You get sick or have an accident. You lose a job. Get divorced. Someone dies. There’s a tsunami.
And no one gets to escape “the slings and arrows of outrageous fortune.” Stuff happens. Some predictable … some out of the blue.
The challenge you and I face today is no different from the one humans have faced since the beginning of time … to be as centered, calm, creative and happy as we can be in a world of impermanence … as we cling to this rock hurtling through space at 38,000 miles an hour.
Can I get philosophical for a moment? I promise there’ll be a practical payoff on the other side.
Nothing ever is. It’s always becoming.
Those things that seem static and unchanging, for even a moment, really aren’t.

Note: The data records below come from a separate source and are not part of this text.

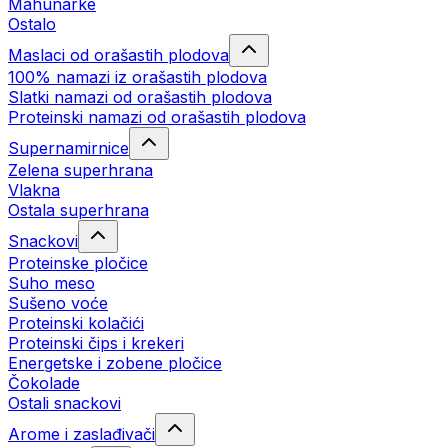
Mahunarke
Ostalo
Maslaci od orašastih plodova
100% namazi iz orašastih plodova
Slatki namazi od orašastih plodova
Proteinski namazi od orašastih plodova
Supernamirnice
Zelena superhrana
Vlakna
Ostala superhrana
Snackovi
Proteinske pločice
Suho meso
Sušeno voće
Proteinski kolačići
Proteinski čips i krekeri
Energetske i zobene pločice
Čokolade
Ostali snackovi
Arome i zaslađivači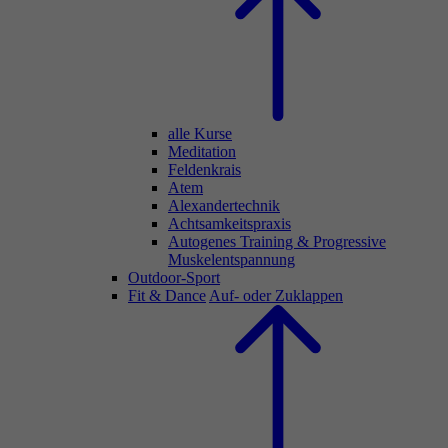
alle Kurse
Meditation
Feldenkrais
Atem
Alexandertechnik
Achtsamkeitspraxis
Autogenes Training & Progressive
Muskelentspannung
Outdoor-Sport
Fit & Dance
Auf- oder Zuklappen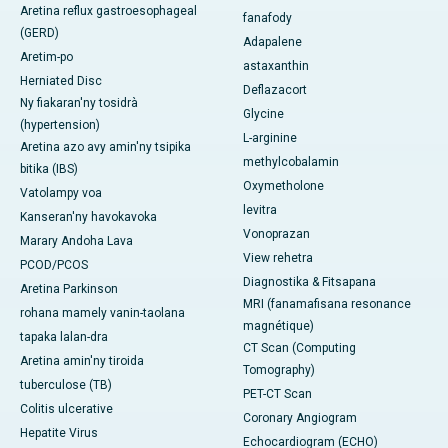
Aretina reflux gastroesophageal
fanafody
(GERD)
Adapalene
Aretim-po
astaxanthin
Herniated Disc
Deflazacort
Ny fiakaran'ny tosidrà
Glycine
(hypertension)
L-arginine
Aretina azo avy amin'ny tsipika
methylcobalamin
bitika (IBS)
Oxymetholone
Vatolampy voa
levitra
Kanseran'ny havokavoka
Vonoprazan
Marary Andoha Lava
View rehetra
PCOD/PCOS
Diagnostika & Fitsapana
Aretina Parkinson
MRI (fanamafisana resonance
rohana mamely vanin-taolana
magnétique)
tapaka lalan-dra
CT Scan (Computing
Aretina amin'ny tiroida
Tomography)
tuberculose (TB)
PET-CT Scan
Colitis ulcerative
Coronary Angiogram
Hepatite Virus
Echocardiogram (ECHO)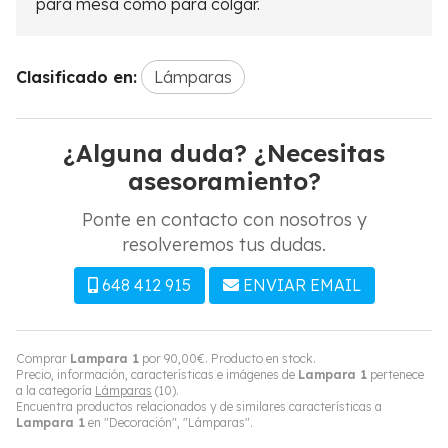
para mesa como para colgar.
Clasificado en:
Lámparas
¿Alguna duda? ¿Necesitas
asesoramiento?
Ponte en contacto con nosotros y
resolveremos tus dudas.
648 412 915
ENVIAR EMAIL
Comprar
Lampara 1
por
90,00
€
. Producto en stock.
Precio, información, características e imágenes de
Lampara 1
pertenece
a la categoría
Lámparas
(10).
Encuentra productos relacionados y de similares características a
Lampara 1
en "Decoración", "Lámparas".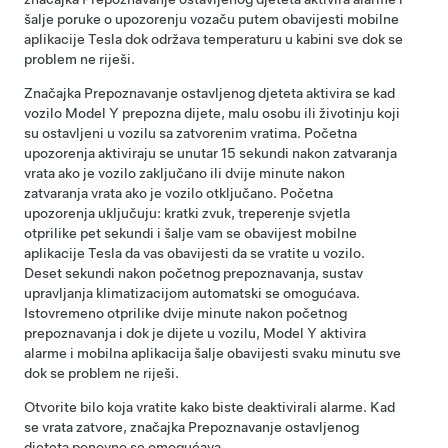
šalje poruke o upozorenju vozaču putem obavijesti mobilne
aplikacije Tesla dok održava temperaturu u kabini sve dok se
problem ne riješi.
Značajka Prepoznavanje ostavljenog djeteta aktivira se kad
vozilo
Model Y
prepozna dijete, malu osobu ili životinju koji
su ostavljeni u vozilu sa zatvorenim vratima. Početna
upozorenja aktiviraju se unutar 15 sekundi nakon zatvaranja
vrata ako je vozilo zaključano ili dvije minute nakon
zatvaranja vrata ako je vozilo otključano. Početna
upozorenja uključuju: kratki zvuk, treperenje svjetla
otprilike pet sekundi i šalje vam se obavijest mobilne
aplikacije Tesla da vas obavijesti da se vratite u vozilo.
Deset sekundi nakon početnog prepoznavanja, sustav
upravljanja klimatizacijom automatski se omogućava.
Istovremeno otprilike dvije minute nakon početnog
prepoznavanja i dok je dijete u vozilu,
Model Y
aktivira
alarme i mobilna aplikacija šalje obavijesti svaku minutu sve
dok se problem ne riješi.
Otvorite bilo koja vratite kako biste deaktivirali alarme. Kad
se vrata zatvore, značajka Prepoznavanje ostavljenog
djeteta ponovno se omogućava.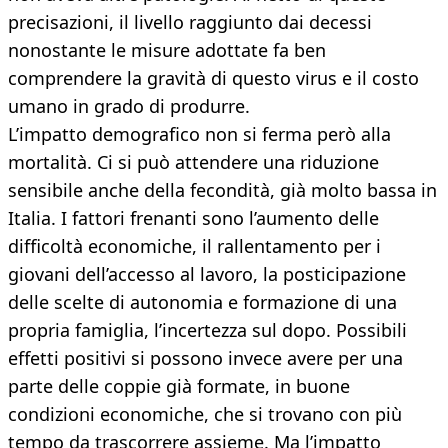
precisazioni, il livello raggiunto dai decessi
nonostante le misure adottate fa ben
comprendere la gravità di questo virus e il costo
umano in grado di produrre.
L’impatto demografico non si ferma però alla
mortalità. Ci si può attendere una riduzione
sensibile anche della fecondità, già molto bassa in
Italia. I fattori frenanti sono l’aumento delle
difficoltà economiche, il rallentamento per i
giovani dell’accesso al lavoro, la posticipazione
delle scelte di autonomia e formazione di una
propria famiglia, l’incertezza sul dopo. Possibili
effetti positivi si possono invece avere per una
parte delle coppie già formate, in buone
condizioni economiche, che si trovano con più
tempo da trascorrere assieme. Ma l’impatto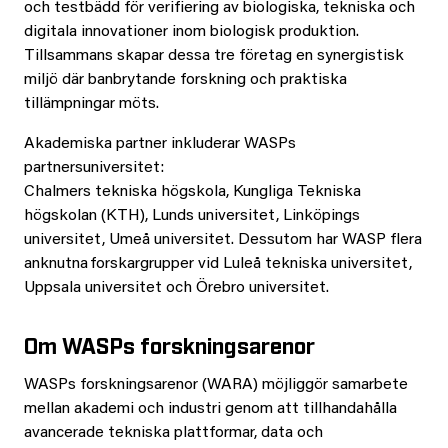
och testbädd för verifiering av biologiska, tekniska och
digitala innovationer inom biologisk produktion.
Tillsammans skapar dessa tre företag en synergistisk
miljö där banbrytande forskning och praktiska
tillämpningar möts.
Akademiska partner inkluderar WASPs
partnersuniversitet:
Chalmers tekniska högskola, Kungliga Tekniska
högskolan (KTH), Lunds universitet, Linköpings
universitet, Umeå universitet
. Dessutom har WASP flera
anknutna forskargrupper vid
Luleå tekniska universitet,
Uppsala universitet och Örebro universitet.
Om WASPs forskningsarenor
WASPs forskningsarenor (WARA) möjliggör samarbete
mellan akademi och industri genom att tillhandahålla
avancerade tekniska plattformar, data och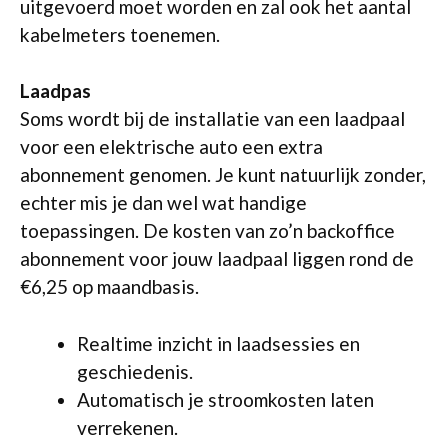
uitgevoerd moet worden en zal ook het aantal
kabelmeters toenemen.
Laadpas
Soms wordt bij de installatie van een laadpaal
voor een elektrische auto een extra
abonnement genomen. Je kunt natuurlijk zonder,
echter mis je dan wel wat handige
toepassingen. De kosten van zo’n backoffice
abonnement voor jouw laadpaal liggen rond de
€6,25 op maandbasis.
Realtime inzicht in laadsessies en
geschiedenis.
Automatisch je stroomkosten laten
verrekenen.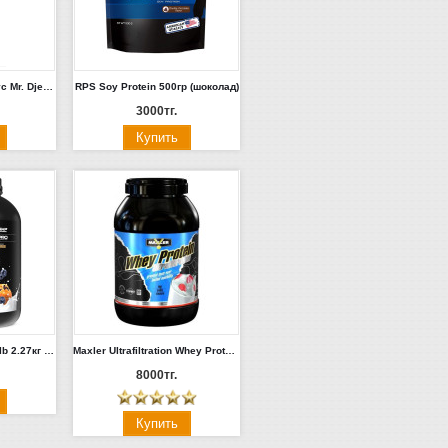
Низкокалорийный соус Mr. Djemius Zero 300гр.
RPS Soy Protein 500гр (шоколад)
3000тг.
Maxler Golden Whey 5lb 2.27кг (клубника) Германия
Maxler Ultrafiltration Whey Protein 2 lb 1кг(клубника, шоколад, ваниль) Германия
8000тг.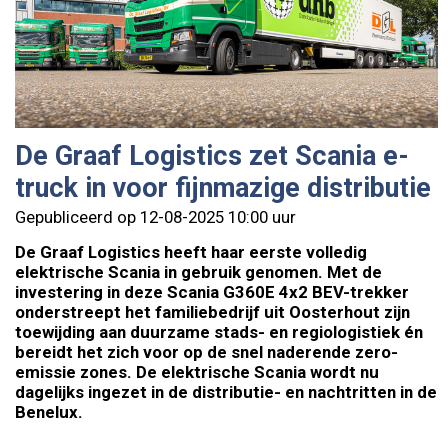
De Graaf Logistics zet Scania e-
truck in voor fijnmazige distributie
Gepubliceerd op 12-08-2025 10:00 uur
De Graaf Logistics heeft haar eerste volledig
elektrische Scania in gebruik genomen. Met de
investering in deze Scania G360E 4x2 BEV-trekker
onderstreept het familiebedrijf uit Oosterhout zijn
toewijding aan duurzame stads- en regiologistiek én
bereidt het zich voor op de snel naderende zero-
emissie zones. De elektrische Scania wordt nu
dagelijks ingezet in de distributie- en nachtritten in de
Benelux.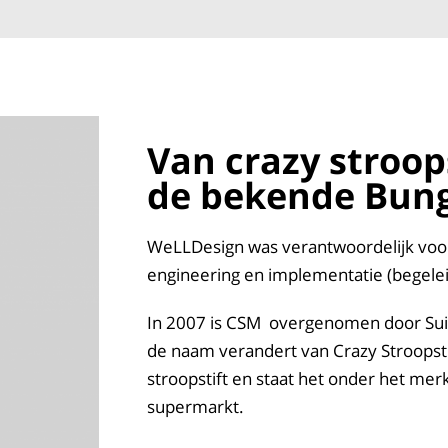
Van crazy stroop
de bekende Bung
WeLLDesign was verantwoordelijk voor 
engineering en implementatie (begelei
In 2007 is CSM overgenomen door Suik
de naam verandert van Crazy Stroopsti
stroopstift en staat het onder het mer
supermarkt.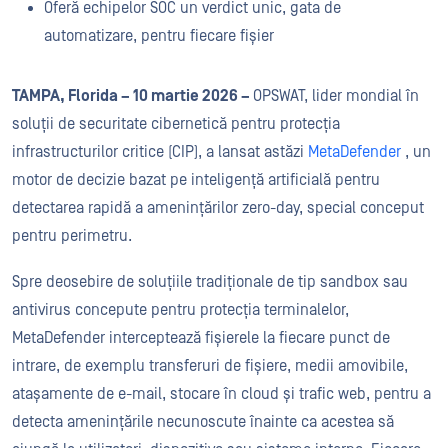
Oferă echipelor SOC un verdict unic, gata de
automatizare, pentru fiecare fișier
TAMPA, Florida – 10 martie 2026 –
OPSWAT, lider mondial în
soluții de securitate cibernetică pentru protecția
infrastructurilor critice (CIP), a lansat astăzi
MetaDefender
, un
motor de decizie bazat pe inteligență artificială pentru
detectarea rapidă a amenințărilor zero-day, special conceput
pentru perimetru.
Spre deosebire de soluțiile tradiționale de tip sandbox sau
antivirus concepute pentru protecția terminalelor,
MetaDefender interceptează fișierele la fiecare punct de
intrare, de exemplu transferuri de fișiere, medii amovibile,
atașamente de e-mail, stocare în cloud și trafic web, pentru a
detecta amenințările necunoscute înainte ca acestea să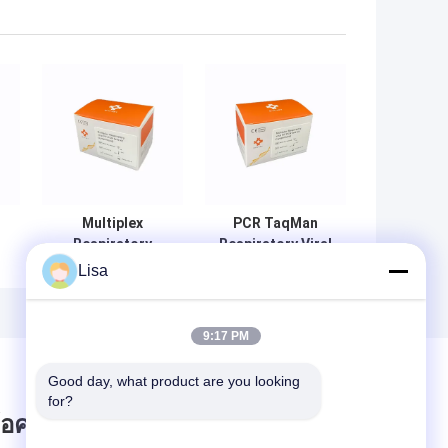
Multiplex
PCR TaqMan
Respiratory
Respiratory Viral
ง
Syncytial Virus
SARS CoV 2 ชุด
Lisa
RSV
ทดสอบการตรวจ
Streptococcus
หากรดนิวคลีอิกไข้
Pneumoniae
หวัดใหญ่ AB
9:17 PM
Adenovirus PCR
ทดสอบ
Good day, what product are you looking 
for?
ข้อความไว้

We talk about the status quo, but there’s quite literally no such thing as current reality. The quo is never status.
It’s a hard notion to wrap your head around. But there’s a benefit for those who can. They’re able to roll with the punches in life more easily.
Why? Because they aren’t taking continuity for granted. They don’t assume things will stay more or less the same, so they’re better prepared mentally for disruptions when they occur.
Notice I said better prepared. Not many of us are all that well prepared, regardless of mindset … and a shock is a shock.
But if you think of things as being mostly constant … with change rudely shaking things up every now and then … you can feel abused and victimized by unwelcome change when it ups and smacks you in the face.
So, what are the practical takeaways here?
Number 1: Seeing change as an imposition rather than as a given can make you feel like a victim. It’s the difference between saying, “Damn rain” and acknowledging that “Into every life a little rain must fall.” And there’s no empowerment, no possibility, in playing the role of the victim.
Number 2: If change is constant, the only way to relate to it in a healthy way is not to resist it or bemoan it, but to simply be the one initiating and directing the change as much as possible.
After all, the alternative is to be stuck reacting to it … often rather helplessly.
Think of it this way. If there’s a movie being made in real time … the movie of your life … wouldn’t you rather be the director than an actor following a script someone else has written for you?
If nothing ever is and it’s always becoming, who determines what it’s becoming?
Why not you?
Look, I get that stuff happens that seems completely out of your control, but whatever you do, don’t buy into the concept of fate. Nothing is more disempowering.
She who influences what she can control and rolls with what she can’t wins the game.
Am I talking about making lemonade out of lemons? Sure, but there’s more to it than that. It’s not so much about what you do. It’s about how you perceive the world and what you become as a result. Flexible, adaptable … someone who not only survives but thrives.
We are promised nothing … guaranteed nothing …and the surest things can change. But that’s no cause for anguish. It just means we’re guaranteed an exciting and unpredictable ride … and we can make of this life and its crazy twists and turns what we will.